Neural network points way to cyber sentinels

Jan. 24, 2002
The self-aiming camera in the breadboard stage at a UI lab. The foreground camera and microphones input to the rotating-table-mounted camera that tracks targets.
The self-aiming camera in the breadboard stage at a UI lab. The foreground camera and microphones input to the rotating-table-mounted camera that tracks targets.

A leaf rustles and a flicker of light catches your eye. Instantly, your head rotates and your gaze shifts to lock on the target. Human brains do such reckoning automatically, but now researchers at the University of Illinois, Champaign, can mimic the reaction electronically.

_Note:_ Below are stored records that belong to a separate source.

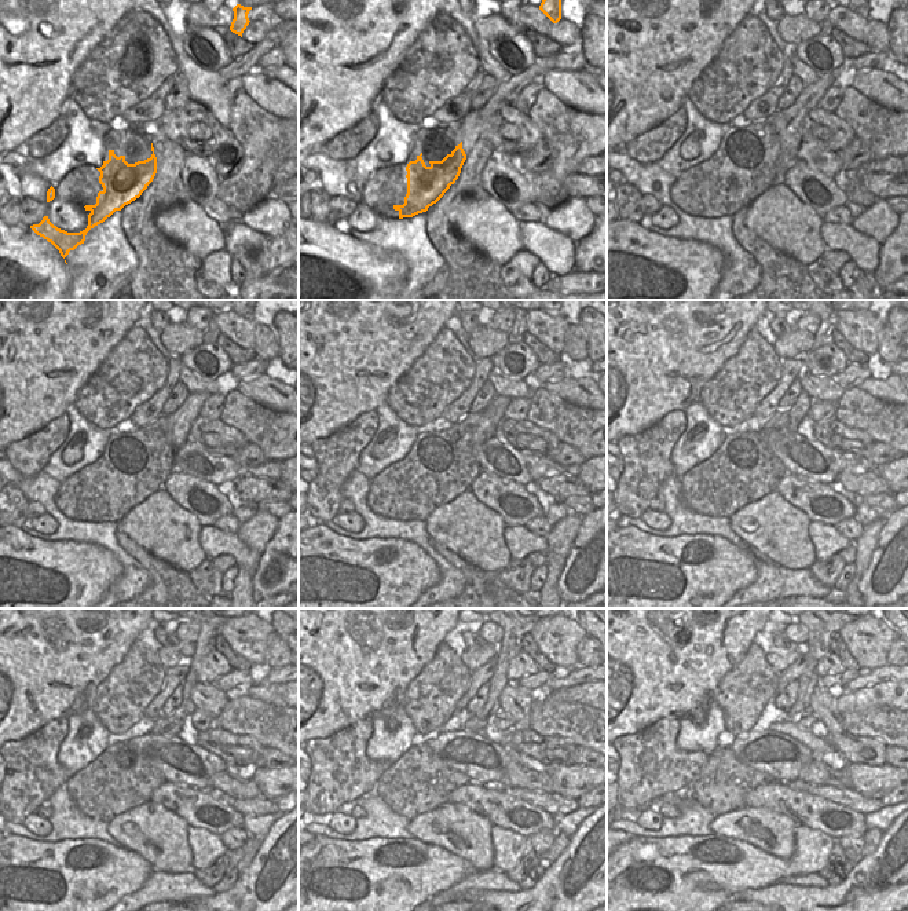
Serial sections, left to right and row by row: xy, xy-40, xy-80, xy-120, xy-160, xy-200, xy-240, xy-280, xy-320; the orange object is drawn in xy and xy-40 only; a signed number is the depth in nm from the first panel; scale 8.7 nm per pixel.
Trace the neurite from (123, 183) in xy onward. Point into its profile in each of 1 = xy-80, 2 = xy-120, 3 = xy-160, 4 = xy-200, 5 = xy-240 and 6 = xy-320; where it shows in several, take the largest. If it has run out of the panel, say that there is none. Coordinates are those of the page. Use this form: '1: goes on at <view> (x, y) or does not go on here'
1: goes on at xy-80 (736, 187)
2: goes on at xy-120 (119, 494)
3: goes on at xy-160 (425, 491)
4: goes on at xy-200 (750, 486)
5: goes on at xy-240 (134, 791)
6: goes on at xy-320 (733, 797)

The group steers a self-aiming camera with a computer neural network modeled after the superior colliculus of the human brain. "The superior colliculus serves as the visual reflex center," explains Sylvian Ray, a UI professor of computer science and a researcher at the Beckman Institute for Advanced Science and Technology. "It is the primary agent for deciding which direction to turn the head in response to sensory stimuli such as visual and auditory cues."

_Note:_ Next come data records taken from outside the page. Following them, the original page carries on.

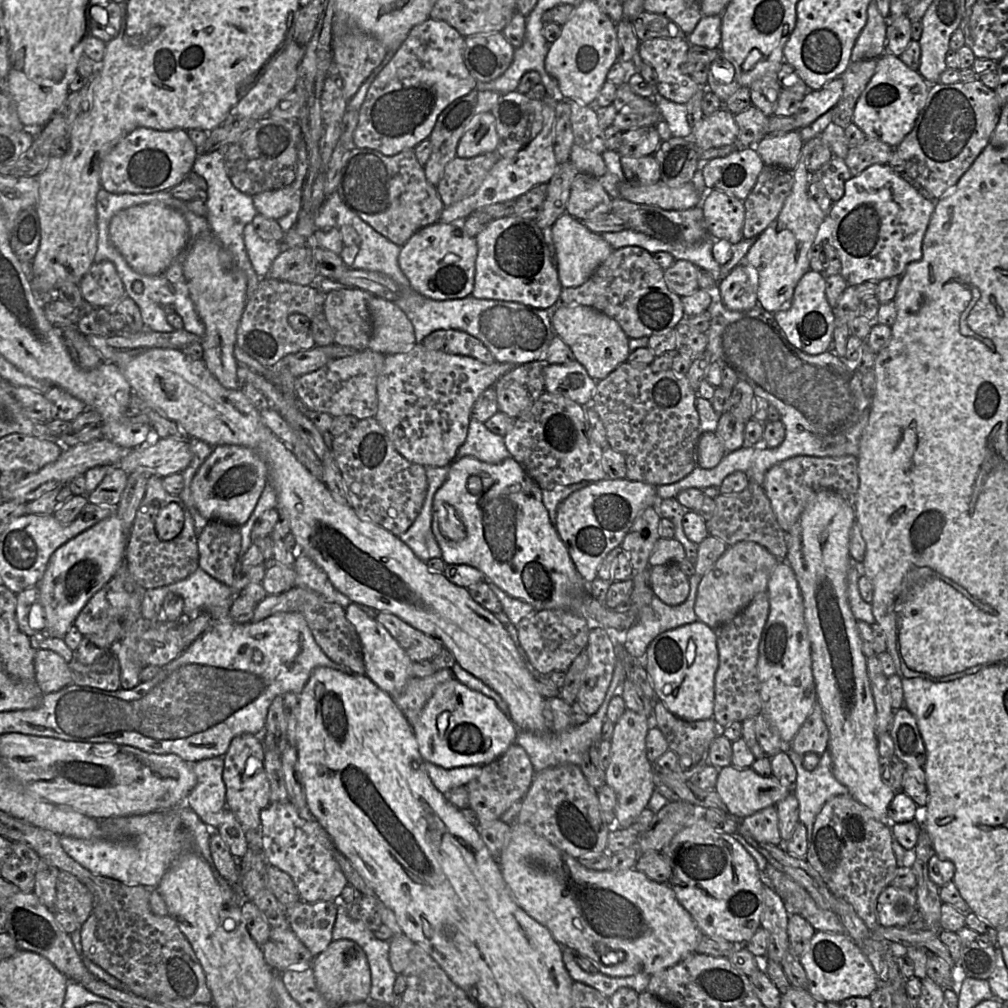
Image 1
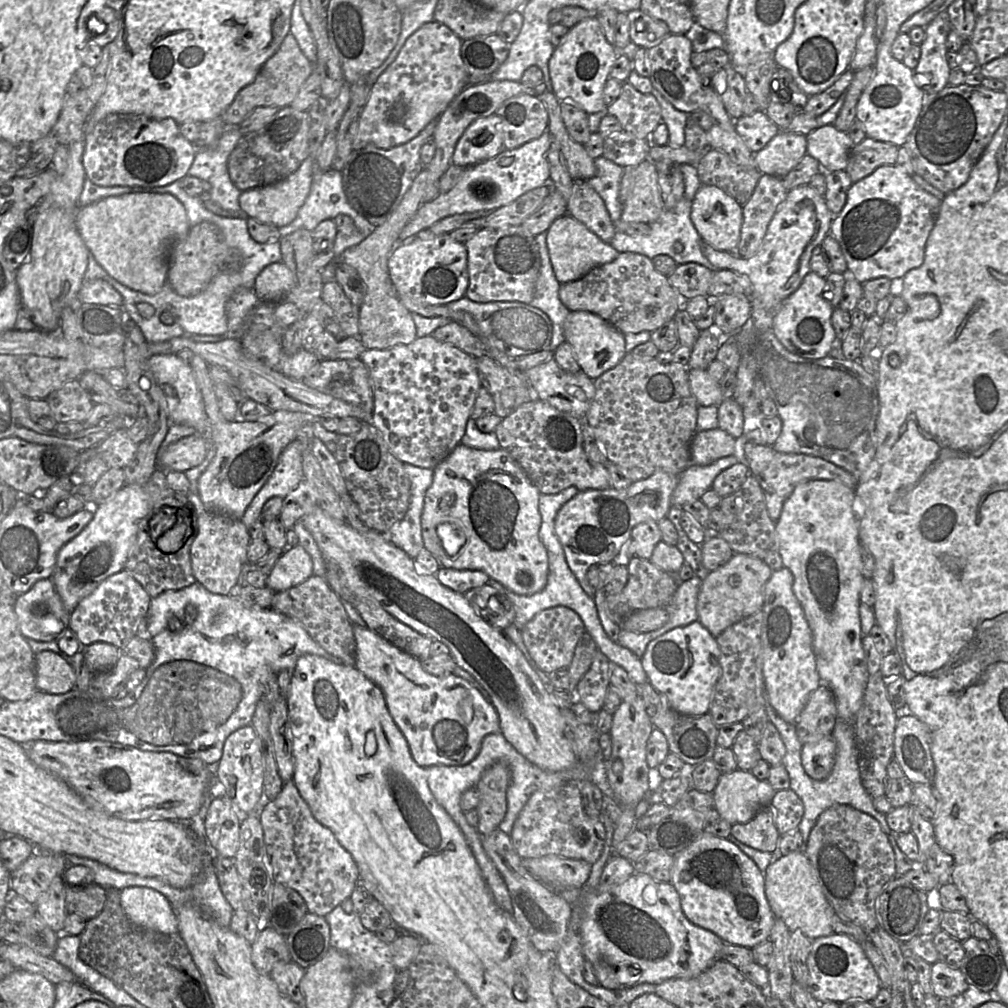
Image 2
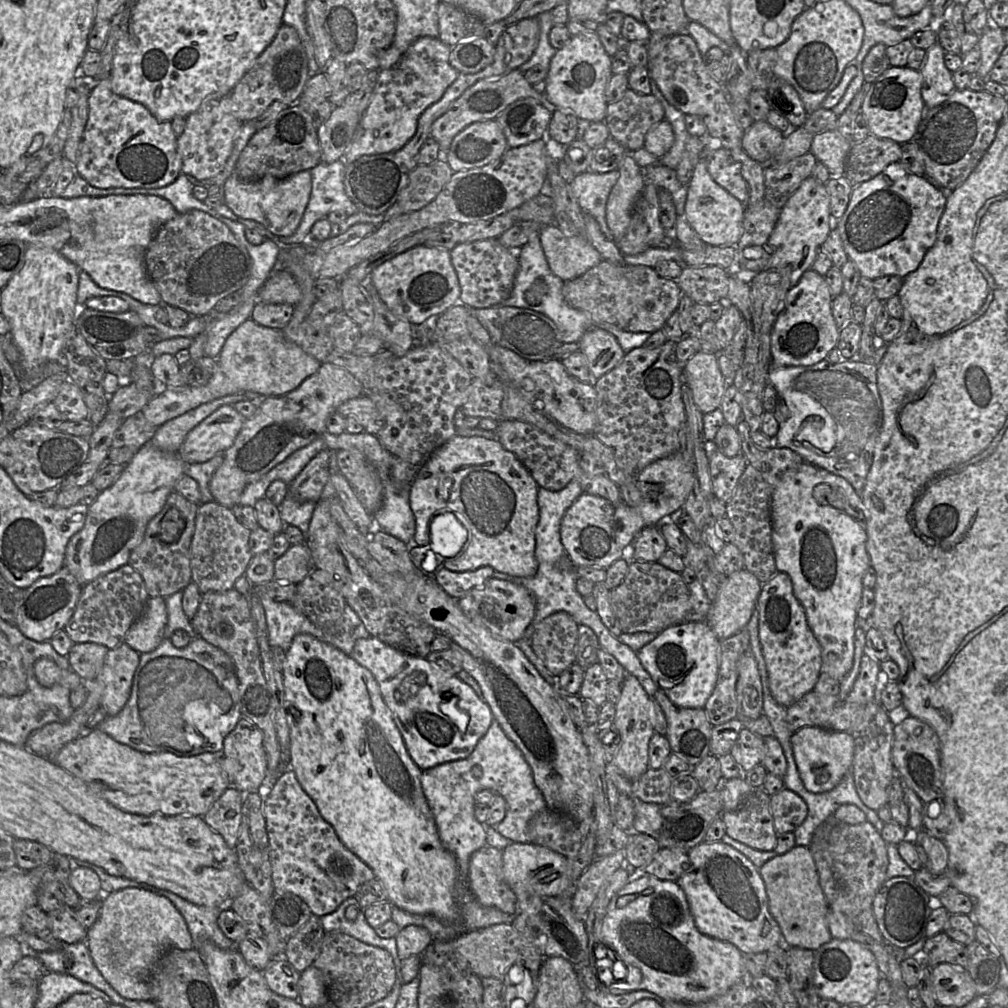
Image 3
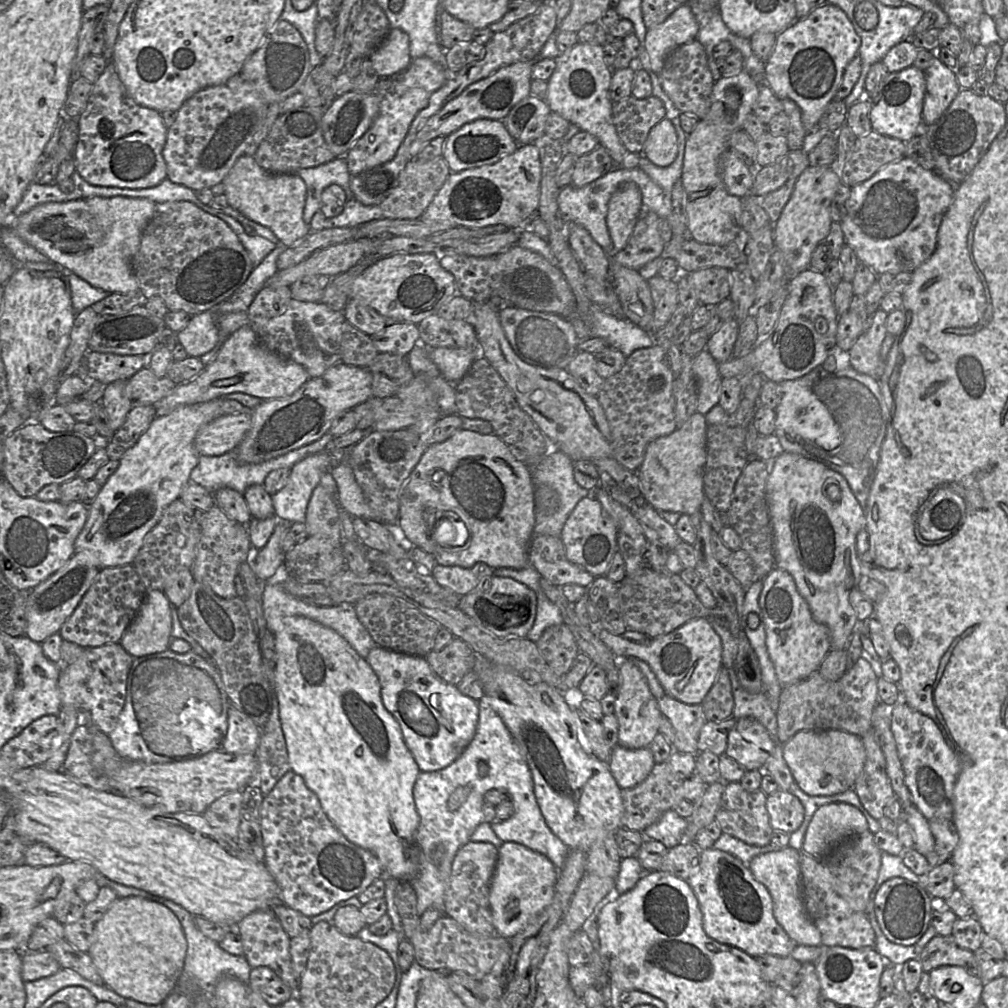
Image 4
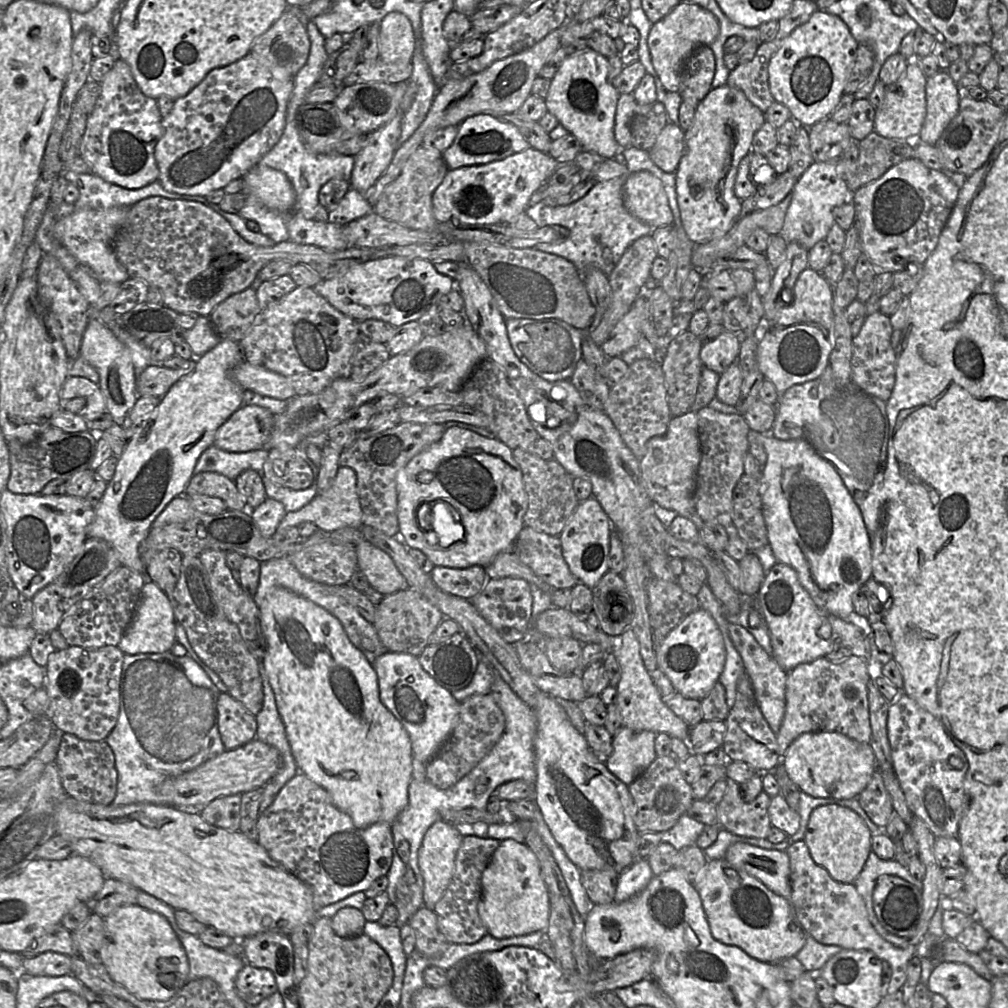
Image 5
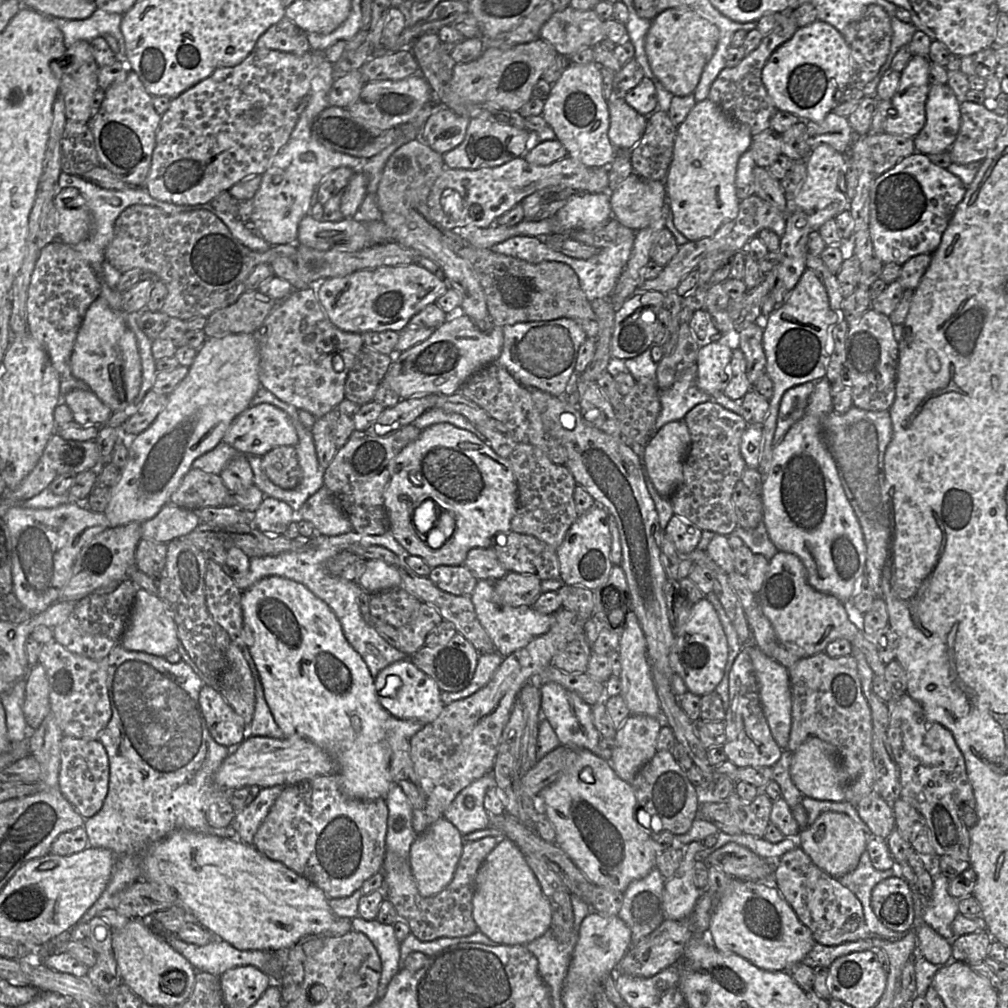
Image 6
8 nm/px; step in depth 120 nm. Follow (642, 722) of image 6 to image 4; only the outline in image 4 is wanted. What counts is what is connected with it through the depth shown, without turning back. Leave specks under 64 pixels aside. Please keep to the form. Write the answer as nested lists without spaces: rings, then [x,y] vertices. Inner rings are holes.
[[[617,745],[611,752],[608,767],[620,789],[633,788],[652,771],[655,760],[649,747],[629,749]]]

Here's how the system works: One camera looks for motion by comparing successive video frames while a pair of omnidirectional microphones monitors audio signals. A program parses reflected sound from the desired direct sound waves by listening for wave-energy onset only (after the echoes from the previous signal die out), explains Ray. A sound-location algorithm analyzes the sounds and sends the information to the neural network. The program then figures the correct position and rotates a second camera — mounted on a servomotor-driven table — to acquire the target. Sound need not be located precisely. Ballpark estimates are OK, says Ray. The target image transmits to a human operator for further analysis. A computer with a 200-MHz processor runs the system.

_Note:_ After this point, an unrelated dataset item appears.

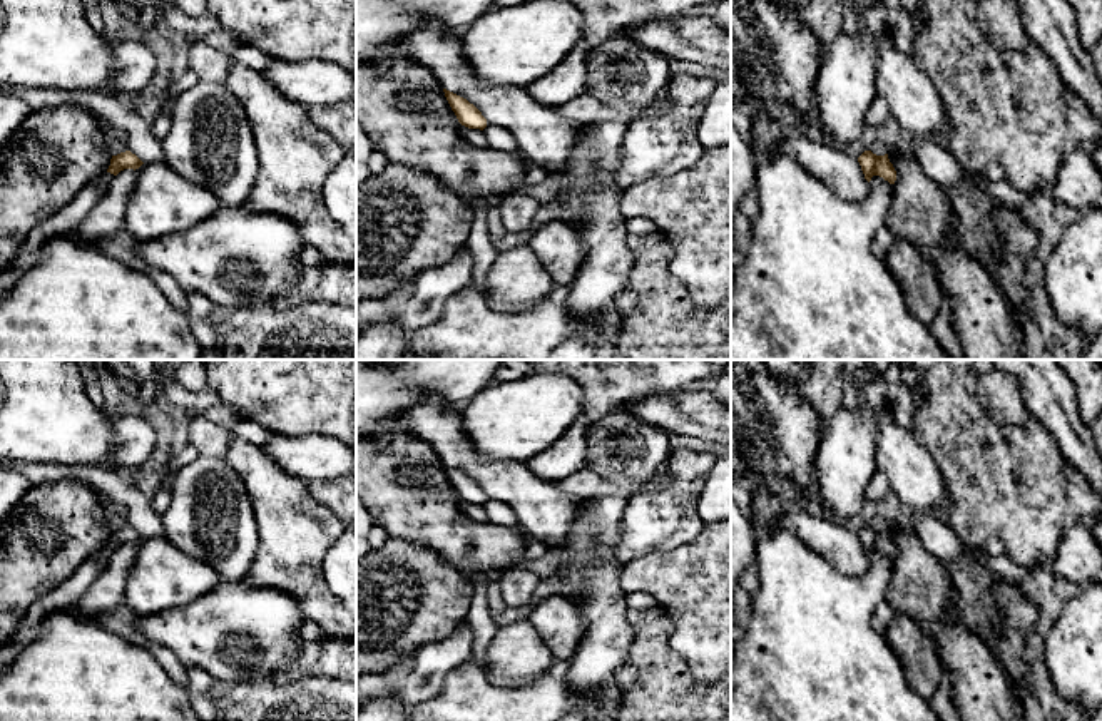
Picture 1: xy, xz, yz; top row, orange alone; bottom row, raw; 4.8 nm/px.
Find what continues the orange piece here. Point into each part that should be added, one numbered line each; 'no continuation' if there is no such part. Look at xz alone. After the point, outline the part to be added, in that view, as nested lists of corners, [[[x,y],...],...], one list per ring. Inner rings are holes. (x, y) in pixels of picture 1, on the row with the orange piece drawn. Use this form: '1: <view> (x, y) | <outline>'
1: xz (474, 136) | [[[458,125],[460,136],[477,147],[488,147],[487,136],[480,129],[468,129],[465,125]]]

Though the self-aiming camera can be attracted by either sight or sound, the combination of the two offers a much stronger stimulus. Neuroscientists say this is how the brain processes multiple signals from the same direction. Even smaller signals issue a large response, provided they are coincident. Coincident (superimposed) signals make for a more interesting target that tells the brain where to turn the head. And like a human brain, the neural network learns what to respond to and what to ignore.

For instance, during infancy, the superior colliculus helps a baby's brain associate external direction with an internal visual reference grid, mapping a mother's moving lips to the sound of her voice. Similarly, the researchers' model learns to align its sound-source location processing with an embedded visual map. "As the system learns to correctly locate both sound and visual sources, it also learns what types of objects are preferred targets," says Ray. "We want to teach it to ignore common objects and focus on unusual sounds or visual motions." Look-up libraries of sights and sounds could let the system differentiate between an aircraft on the horizon and a flock of birds, for example. And stimuli aren't limited to light and sound. With the proper sensors, the system could be programmed to respond to heat, infrared, or other inputs.

One possible application for self-aiming cameras is distance learning. Here, one camera could follow the speaker while another points at the audience, automatically zeroing in on a student raising a hand to ask a question. Funding agency, the Office of Naval Research, sees self-aiming cameras one day serving as intelligent cyber sentinels in military applications.